FRAGMENTO:
▼

La eutanasia: ¿estás de acuerdo o en desacuerdo?

Desde mi permanente investigación del comportamiento humano, este es un tema que me genera mucho interés. Hace unos días te prometí escribir sobre la Eutanasia y aquí cumplo. El término proviene del griego, que significa “buena muerte”. La eutanasia está asociada al acto deliberado de poner fin a la vida de una persona sin sufrimiento, con el consentimiento propio o de familiares responsables.

▲

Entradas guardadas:
▼

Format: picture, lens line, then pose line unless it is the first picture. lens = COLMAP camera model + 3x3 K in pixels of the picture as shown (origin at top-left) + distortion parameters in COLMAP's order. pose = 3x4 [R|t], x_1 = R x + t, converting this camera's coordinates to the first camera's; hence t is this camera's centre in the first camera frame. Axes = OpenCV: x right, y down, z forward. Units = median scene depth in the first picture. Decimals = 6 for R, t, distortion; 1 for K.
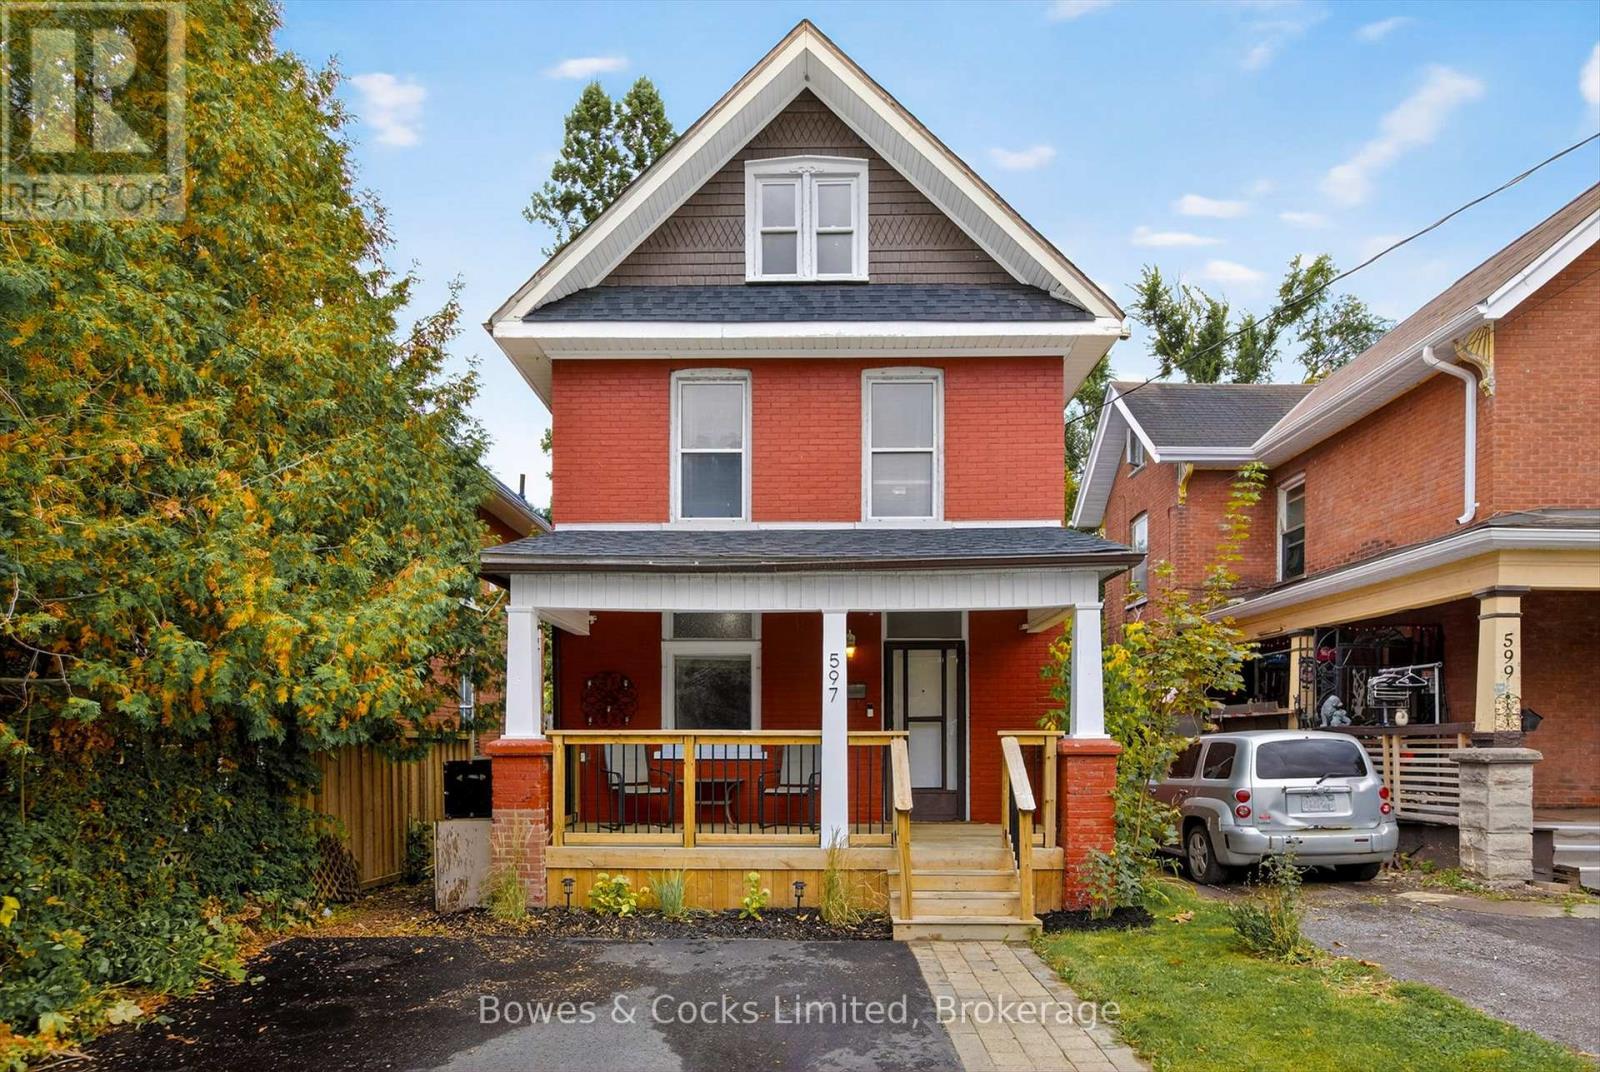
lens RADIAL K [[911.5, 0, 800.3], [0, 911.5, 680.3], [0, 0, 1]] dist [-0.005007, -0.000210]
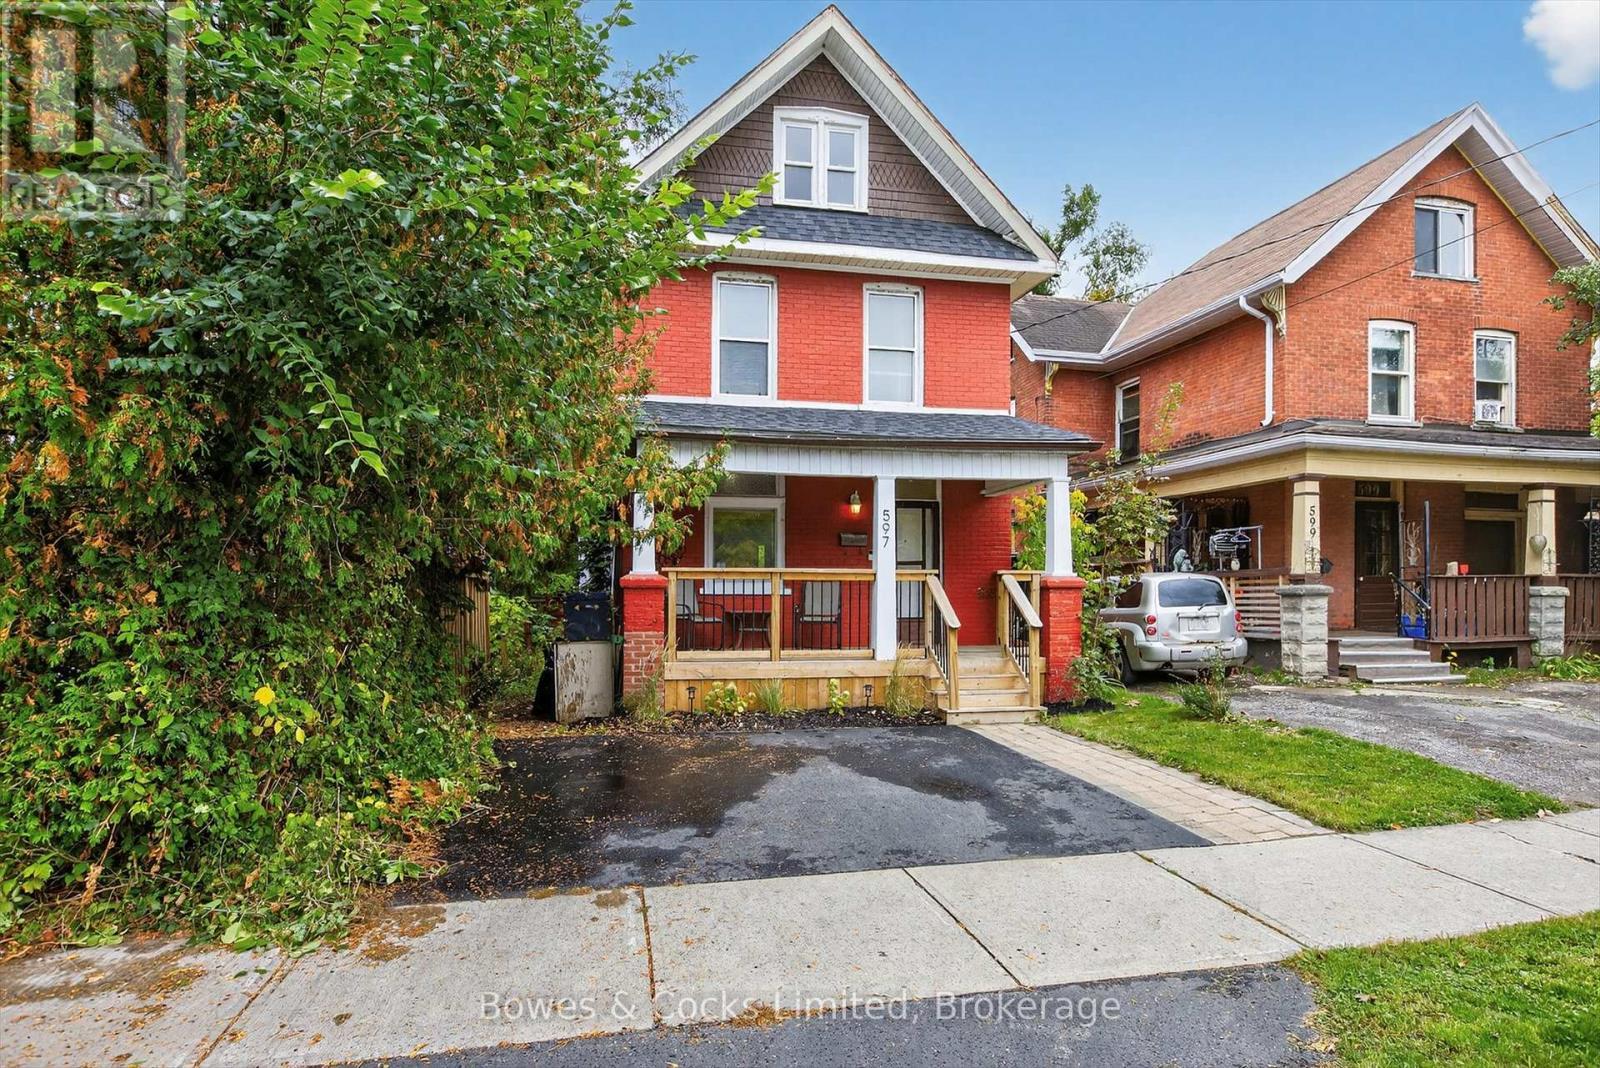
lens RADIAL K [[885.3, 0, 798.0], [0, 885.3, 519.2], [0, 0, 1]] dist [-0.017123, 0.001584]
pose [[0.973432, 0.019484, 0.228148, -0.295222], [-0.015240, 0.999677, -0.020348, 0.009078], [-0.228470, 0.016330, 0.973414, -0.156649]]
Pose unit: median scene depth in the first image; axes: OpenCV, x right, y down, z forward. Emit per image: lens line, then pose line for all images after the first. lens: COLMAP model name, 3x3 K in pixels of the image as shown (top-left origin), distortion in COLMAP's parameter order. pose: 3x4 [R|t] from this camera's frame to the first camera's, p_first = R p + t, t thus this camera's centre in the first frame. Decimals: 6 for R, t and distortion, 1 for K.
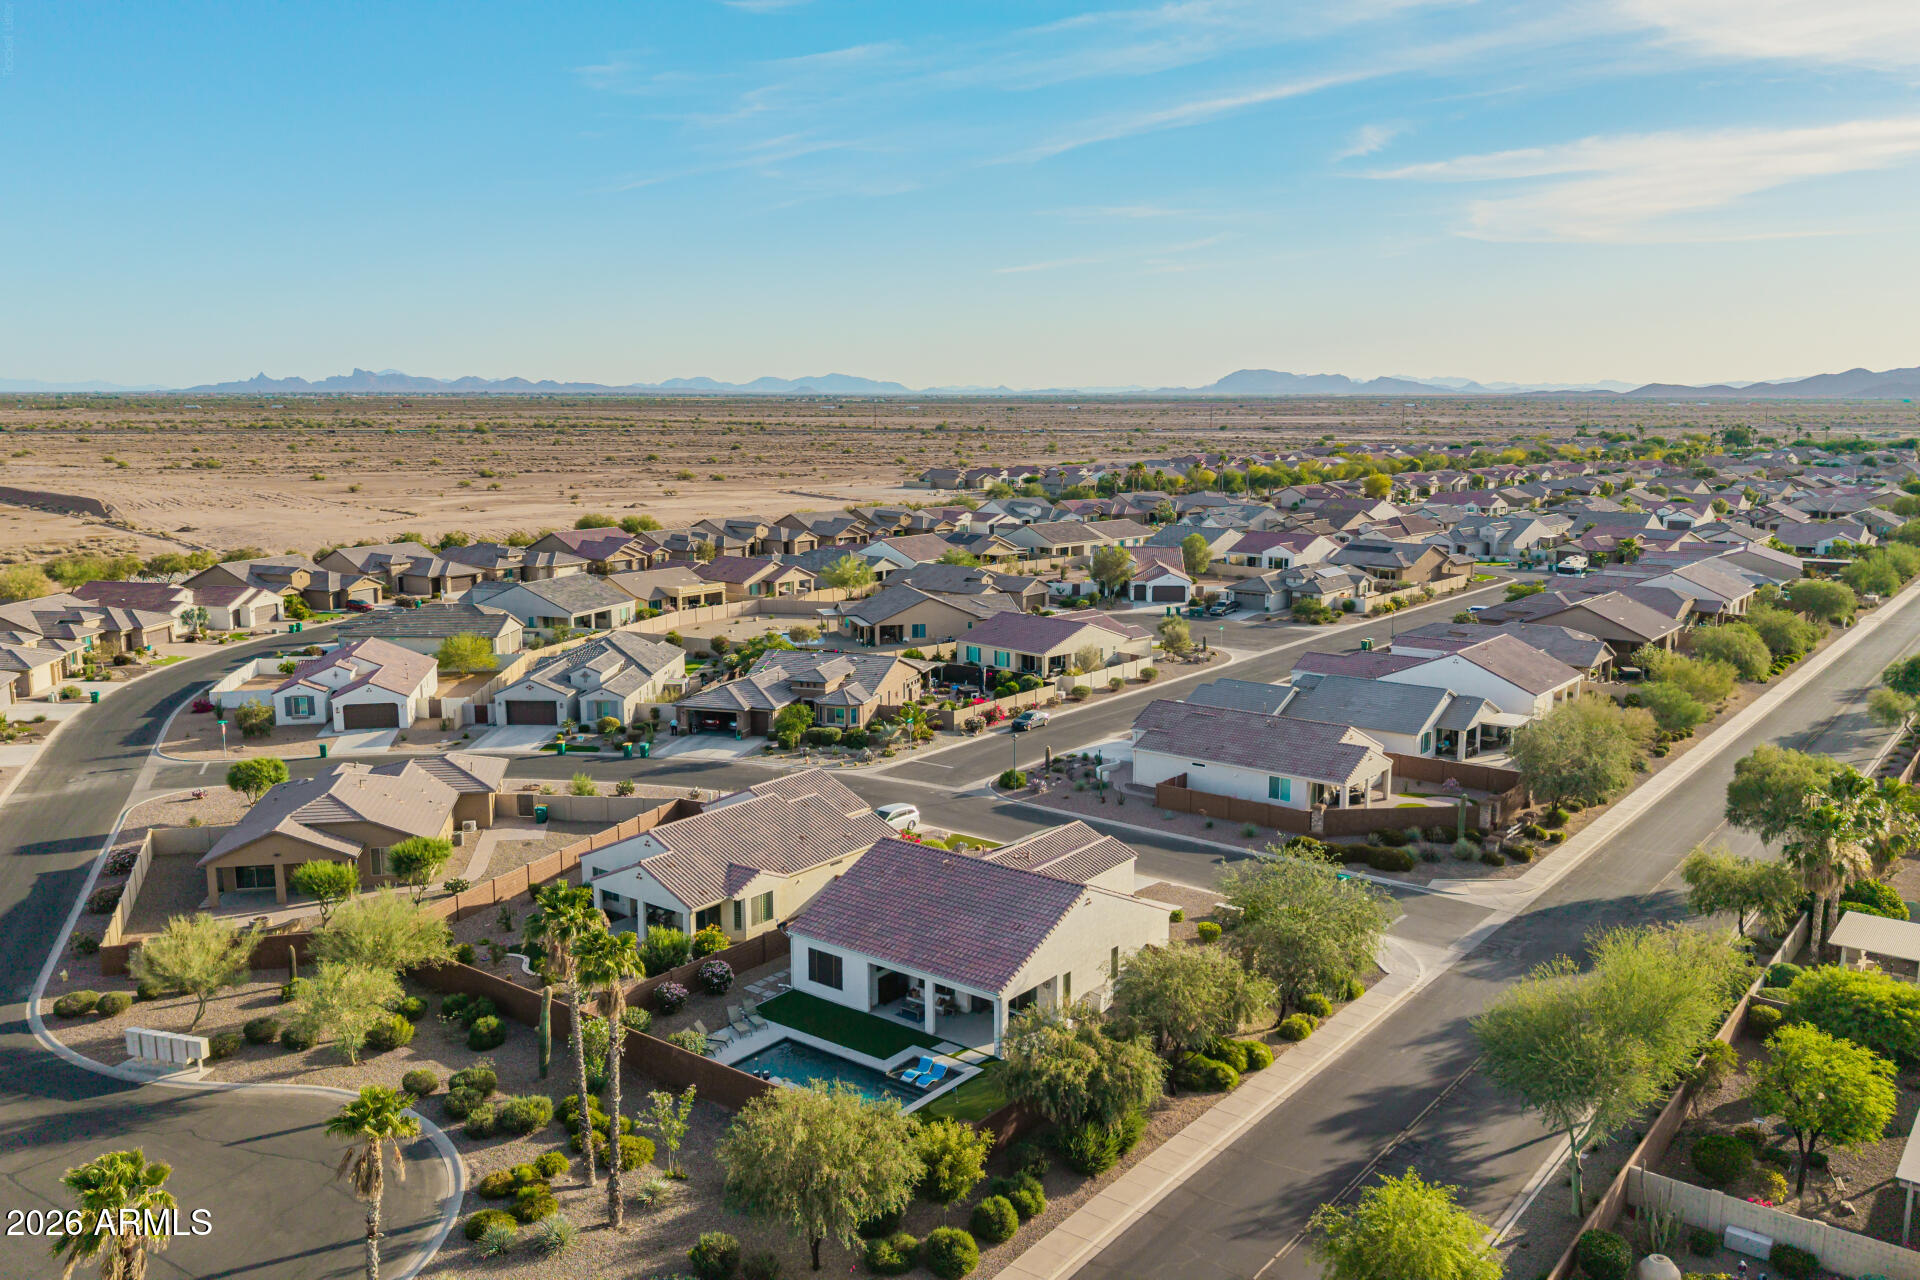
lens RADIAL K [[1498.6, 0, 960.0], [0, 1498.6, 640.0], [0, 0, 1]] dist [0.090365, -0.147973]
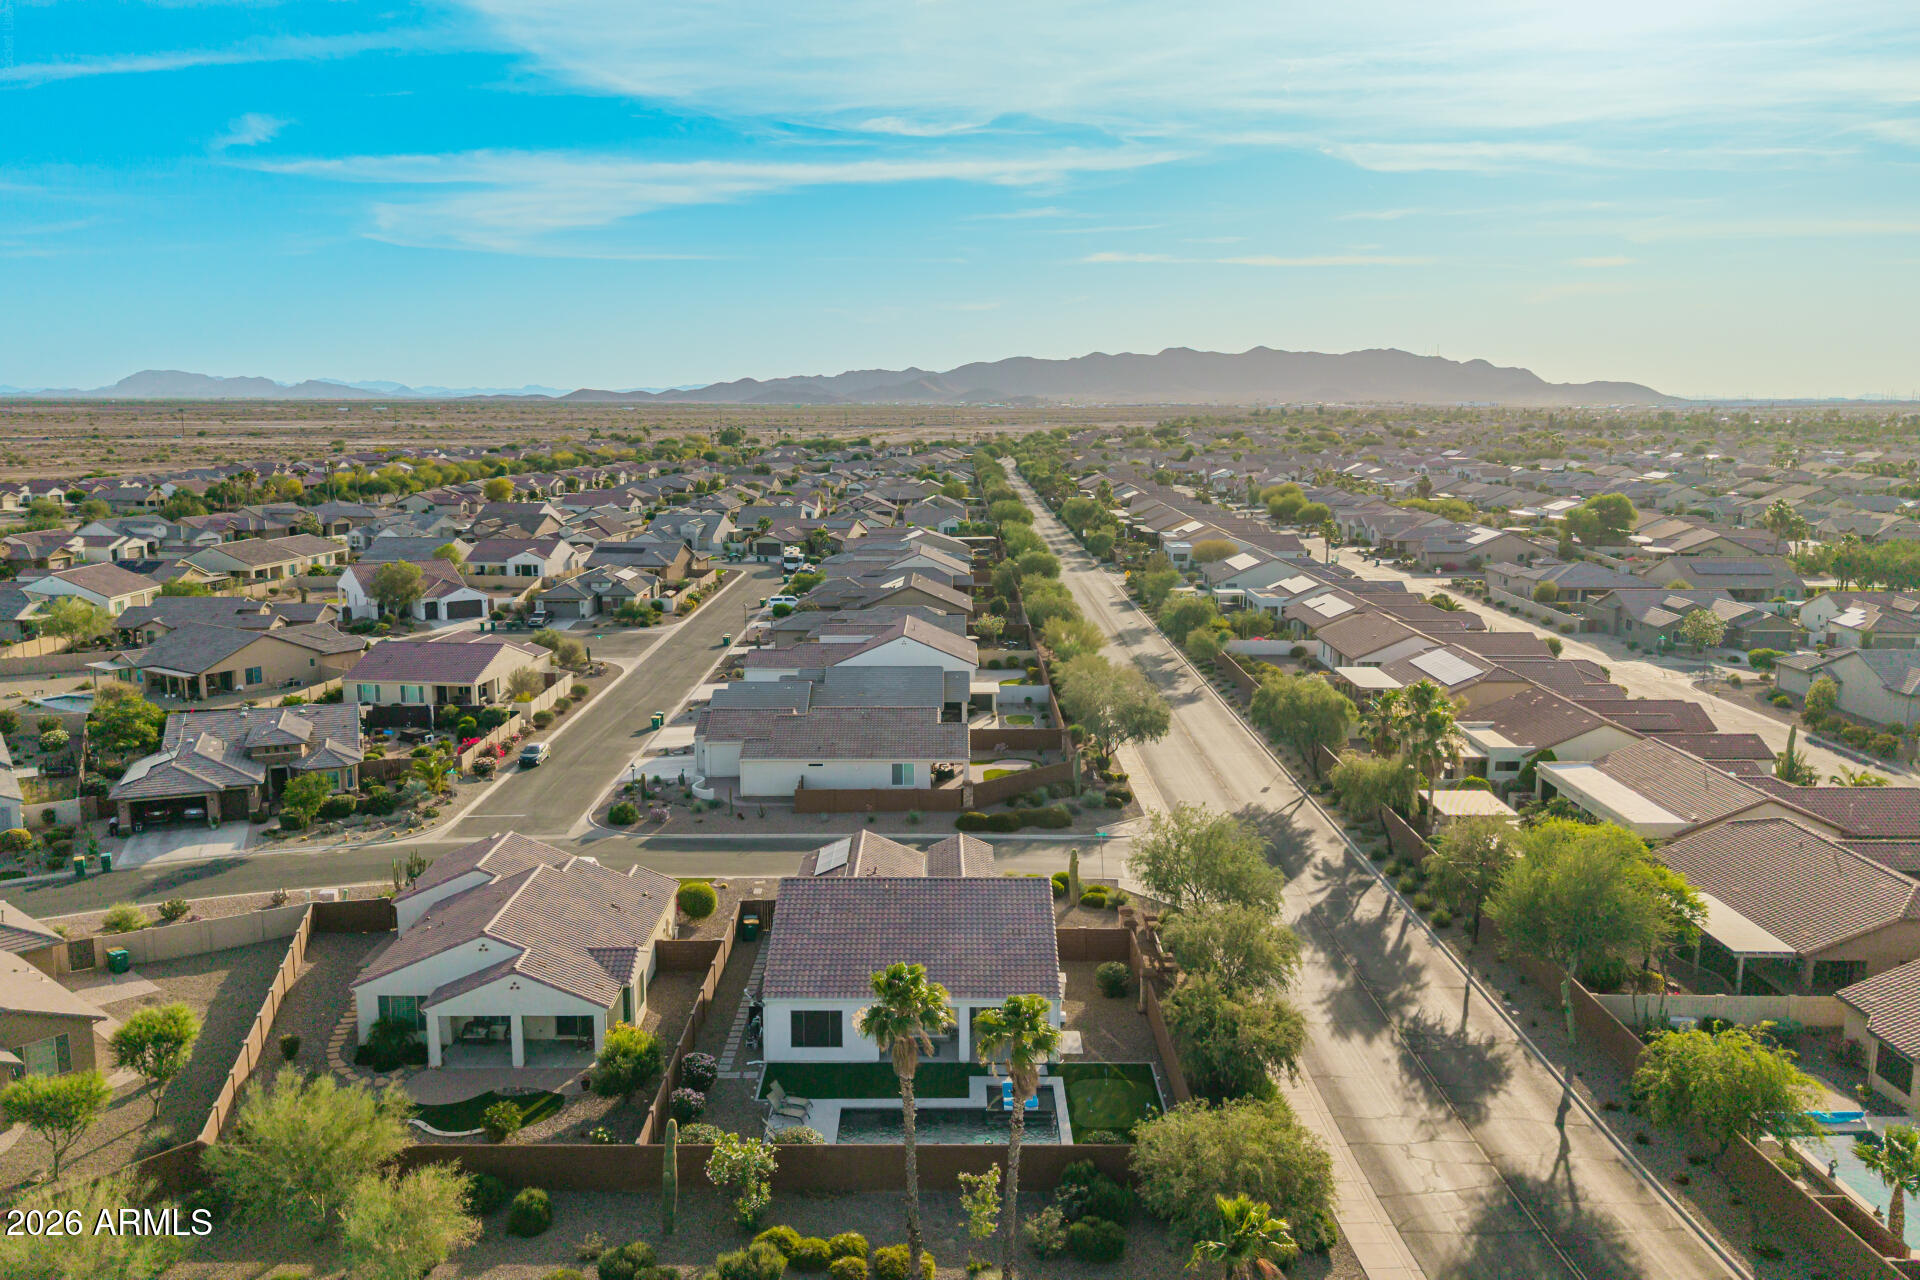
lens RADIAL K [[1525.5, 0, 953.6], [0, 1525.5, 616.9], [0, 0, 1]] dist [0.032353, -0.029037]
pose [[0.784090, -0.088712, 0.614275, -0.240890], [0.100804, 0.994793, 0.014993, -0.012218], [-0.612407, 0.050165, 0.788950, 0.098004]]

▲

TAREA PRÁCTICA:
Prolonga el texto sobre la eutanasia a partir de su última oración.

RESPUESTA DEL EJERCICIO:
En la antigua Grecia la eutanasia estaba muy bien vista. Para los griegos, una mala vida no era digna de ser vivida. Posteriormente, ya en la Edad Media, la eutanasia se juzgaba bajo las creencias religiosas cristianas, que consideraban un pecado, el poder quitarse o pedir a alguien que quitase la vida. Para su fe, la vida era dada por Dios y no se tenía poder sobre ella. La llegada de la modernidad rompió con ese pensamiento medieval, porque la salud ahora estaba en manos de las ciencias y la medicina, por tanto se retomó el libre albedrío de la propia vida. Es así como en varias naciones se fundaron, a comienzos del siglo XX, sociedades para la eutanasia.

En el presente, vuelven a existir visiones encontradas. Para los defensores de la eutanasia, elegir deliberadamente sobre su propia vida o la de un ser querido, evita el inexorable sufrimiento y es un derecho adquirido de cada uno. No se puede elegir nacer, pero se puede elegir morir, comulgan. En cambio, para los detractores, el ser humano no posee dignidad, sino que es, en sí mismo un ser digno. Morir con dignidad no significa elegir la muerte, sino que aceptarla cuando y como llega, sostienen convencidos.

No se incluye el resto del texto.